- Born: February 1913 Johannesburg, South Africa
- Died: October 1981 (aged 68) London, England
- Citizenship: South Africa
- Occupation: Lawyer Activist
- Spouse: Mervyn Lazar

= Ruth Hayman =

Lawyer and anti-apartheid campaigner

Ruth Hayman (1913 - 1981) was a lawyer and anti-apartheid campaigner. She was one of the first women in South Africa to qualify as an attorney. Through the Black Sash organisation, Hayman offered free legal advice to many people, usually women, who had approached the Black Sash Advice Centre in Johannesburg, and often appeared herself in court to represent them. She also defended the anti-apartheid activists Walter and Adelaine Hain, parents of the British Cabinet Minister Peter Hain.

Her activities brought her into direct opposition with the National Party government, and on 22 April 1966 she was served with a "banning order" under the Suppression of Communism Act and placed under house arrest.
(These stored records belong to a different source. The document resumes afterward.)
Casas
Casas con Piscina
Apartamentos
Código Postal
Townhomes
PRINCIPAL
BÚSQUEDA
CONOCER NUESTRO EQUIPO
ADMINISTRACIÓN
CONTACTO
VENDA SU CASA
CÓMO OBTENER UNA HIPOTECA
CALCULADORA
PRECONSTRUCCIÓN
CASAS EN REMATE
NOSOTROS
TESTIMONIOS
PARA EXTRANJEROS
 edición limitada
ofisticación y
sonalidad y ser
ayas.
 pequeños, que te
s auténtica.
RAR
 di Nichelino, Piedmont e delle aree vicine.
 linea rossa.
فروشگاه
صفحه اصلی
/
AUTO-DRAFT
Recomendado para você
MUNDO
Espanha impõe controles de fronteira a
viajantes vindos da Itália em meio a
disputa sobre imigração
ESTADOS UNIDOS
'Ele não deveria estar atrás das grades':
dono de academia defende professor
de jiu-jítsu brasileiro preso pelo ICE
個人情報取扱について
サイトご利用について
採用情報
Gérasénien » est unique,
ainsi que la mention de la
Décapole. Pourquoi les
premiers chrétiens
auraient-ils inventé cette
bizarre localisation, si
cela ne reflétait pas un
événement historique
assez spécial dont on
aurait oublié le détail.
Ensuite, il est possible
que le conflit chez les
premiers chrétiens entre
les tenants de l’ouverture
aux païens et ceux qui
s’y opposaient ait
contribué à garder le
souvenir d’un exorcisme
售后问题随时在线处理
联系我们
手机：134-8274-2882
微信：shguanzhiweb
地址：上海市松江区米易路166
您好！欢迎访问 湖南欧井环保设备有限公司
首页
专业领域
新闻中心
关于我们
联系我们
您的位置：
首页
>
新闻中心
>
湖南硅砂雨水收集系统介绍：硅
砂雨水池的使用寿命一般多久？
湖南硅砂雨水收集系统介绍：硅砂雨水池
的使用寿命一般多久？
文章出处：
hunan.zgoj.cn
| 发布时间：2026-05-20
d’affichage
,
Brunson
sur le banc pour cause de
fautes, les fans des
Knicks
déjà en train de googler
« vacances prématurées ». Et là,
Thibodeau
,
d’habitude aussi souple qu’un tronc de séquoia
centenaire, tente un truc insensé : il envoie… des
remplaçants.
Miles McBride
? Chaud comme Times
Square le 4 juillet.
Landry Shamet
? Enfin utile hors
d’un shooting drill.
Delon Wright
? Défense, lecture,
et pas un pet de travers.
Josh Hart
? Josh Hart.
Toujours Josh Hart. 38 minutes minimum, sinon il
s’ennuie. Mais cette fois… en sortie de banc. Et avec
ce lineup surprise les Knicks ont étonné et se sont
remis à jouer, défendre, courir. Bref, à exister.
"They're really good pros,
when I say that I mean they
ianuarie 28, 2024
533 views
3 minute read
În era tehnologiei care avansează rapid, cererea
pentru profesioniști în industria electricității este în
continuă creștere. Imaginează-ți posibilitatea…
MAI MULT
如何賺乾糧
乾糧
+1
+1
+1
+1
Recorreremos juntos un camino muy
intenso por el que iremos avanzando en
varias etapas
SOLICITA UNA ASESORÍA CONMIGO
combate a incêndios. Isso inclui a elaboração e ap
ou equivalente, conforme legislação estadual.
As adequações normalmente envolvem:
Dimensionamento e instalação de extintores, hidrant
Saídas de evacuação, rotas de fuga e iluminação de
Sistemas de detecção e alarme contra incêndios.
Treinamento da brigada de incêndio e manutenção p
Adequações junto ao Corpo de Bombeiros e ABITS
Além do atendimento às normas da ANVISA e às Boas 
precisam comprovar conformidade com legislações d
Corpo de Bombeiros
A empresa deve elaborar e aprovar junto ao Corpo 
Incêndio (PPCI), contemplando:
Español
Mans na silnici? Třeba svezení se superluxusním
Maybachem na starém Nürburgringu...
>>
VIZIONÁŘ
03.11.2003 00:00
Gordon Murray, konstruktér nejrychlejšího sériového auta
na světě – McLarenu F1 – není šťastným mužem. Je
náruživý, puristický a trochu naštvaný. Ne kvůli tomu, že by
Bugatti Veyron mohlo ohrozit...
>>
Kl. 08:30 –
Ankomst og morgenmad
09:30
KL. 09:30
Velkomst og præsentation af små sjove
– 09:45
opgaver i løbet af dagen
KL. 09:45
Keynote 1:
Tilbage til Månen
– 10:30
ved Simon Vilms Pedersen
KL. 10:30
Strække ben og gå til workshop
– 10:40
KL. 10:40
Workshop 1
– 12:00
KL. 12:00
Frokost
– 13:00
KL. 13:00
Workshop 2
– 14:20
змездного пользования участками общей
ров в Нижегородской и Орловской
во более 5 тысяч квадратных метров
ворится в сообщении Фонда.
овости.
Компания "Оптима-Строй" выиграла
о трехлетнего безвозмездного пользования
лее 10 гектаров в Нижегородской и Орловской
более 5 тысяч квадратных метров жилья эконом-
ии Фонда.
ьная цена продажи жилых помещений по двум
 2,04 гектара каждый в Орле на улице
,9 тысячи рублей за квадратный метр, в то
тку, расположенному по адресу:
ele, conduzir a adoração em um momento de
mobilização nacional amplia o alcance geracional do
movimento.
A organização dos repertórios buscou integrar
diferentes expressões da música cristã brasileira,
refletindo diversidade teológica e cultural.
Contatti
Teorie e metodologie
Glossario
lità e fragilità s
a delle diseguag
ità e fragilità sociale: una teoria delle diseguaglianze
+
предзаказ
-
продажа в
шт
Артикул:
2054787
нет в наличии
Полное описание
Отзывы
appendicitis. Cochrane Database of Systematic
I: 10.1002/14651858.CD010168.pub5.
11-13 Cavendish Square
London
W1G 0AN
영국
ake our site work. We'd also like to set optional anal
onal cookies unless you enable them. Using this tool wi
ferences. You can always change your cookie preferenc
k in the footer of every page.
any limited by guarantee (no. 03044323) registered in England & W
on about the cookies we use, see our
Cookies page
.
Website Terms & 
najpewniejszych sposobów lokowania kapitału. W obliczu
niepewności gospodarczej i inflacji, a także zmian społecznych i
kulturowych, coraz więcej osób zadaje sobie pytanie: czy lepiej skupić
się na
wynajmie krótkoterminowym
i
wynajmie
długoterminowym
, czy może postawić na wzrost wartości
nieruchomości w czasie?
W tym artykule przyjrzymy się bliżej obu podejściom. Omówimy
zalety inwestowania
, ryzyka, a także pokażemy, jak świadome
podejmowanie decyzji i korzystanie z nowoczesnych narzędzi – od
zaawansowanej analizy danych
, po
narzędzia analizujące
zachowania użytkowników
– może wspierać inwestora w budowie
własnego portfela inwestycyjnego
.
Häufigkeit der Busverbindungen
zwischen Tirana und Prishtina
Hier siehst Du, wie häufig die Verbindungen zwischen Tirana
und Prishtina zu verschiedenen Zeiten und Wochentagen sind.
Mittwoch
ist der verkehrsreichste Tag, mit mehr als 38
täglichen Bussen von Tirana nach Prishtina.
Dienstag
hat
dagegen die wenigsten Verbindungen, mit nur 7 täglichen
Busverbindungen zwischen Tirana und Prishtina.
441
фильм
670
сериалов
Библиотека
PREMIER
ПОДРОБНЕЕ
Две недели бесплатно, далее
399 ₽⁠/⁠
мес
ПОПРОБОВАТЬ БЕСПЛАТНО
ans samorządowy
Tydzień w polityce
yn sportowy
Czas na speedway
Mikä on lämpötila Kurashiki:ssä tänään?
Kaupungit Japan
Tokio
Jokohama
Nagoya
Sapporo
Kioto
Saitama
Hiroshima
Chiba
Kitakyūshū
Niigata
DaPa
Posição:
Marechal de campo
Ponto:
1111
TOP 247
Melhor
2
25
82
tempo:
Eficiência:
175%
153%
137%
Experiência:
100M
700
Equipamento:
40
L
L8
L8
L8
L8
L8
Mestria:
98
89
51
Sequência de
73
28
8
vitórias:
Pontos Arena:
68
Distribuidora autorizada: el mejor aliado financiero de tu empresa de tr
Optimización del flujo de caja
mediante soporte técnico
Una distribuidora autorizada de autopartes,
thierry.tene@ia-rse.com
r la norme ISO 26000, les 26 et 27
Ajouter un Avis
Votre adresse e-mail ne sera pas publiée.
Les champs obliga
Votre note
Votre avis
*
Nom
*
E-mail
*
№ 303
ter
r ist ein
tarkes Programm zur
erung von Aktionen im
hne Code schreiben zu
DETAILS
"This banning was, according to Sydney Kentridge,
'inexplicable save on the assumption that it was a punishment for her
professional work' ('Legal Aid and Political Trials' in Legal Aid in South Africa (1974) 215). The Transvaal Law Society refused to come to her aid. This sent out a clear message to attorneys."
(Dugard, J., 2004, p508)

Hayman moved to London, with her husband, Mervyn Lazar, in 1968, and was a pioneer in the field of teaching English as a second language. In 1977 she was one of the founders of the National Association for the Teaching of English as a Second Language to Adults. Now renamed as NATECLA. The Ruth Hayman Trust, set up in her memory, gives small personal grants to support the education and training of adults who live in the United Kingdom and whose first language is not English.

She was born in Johannesburg, South Africa in February 1913, and died in London, England in October 1981.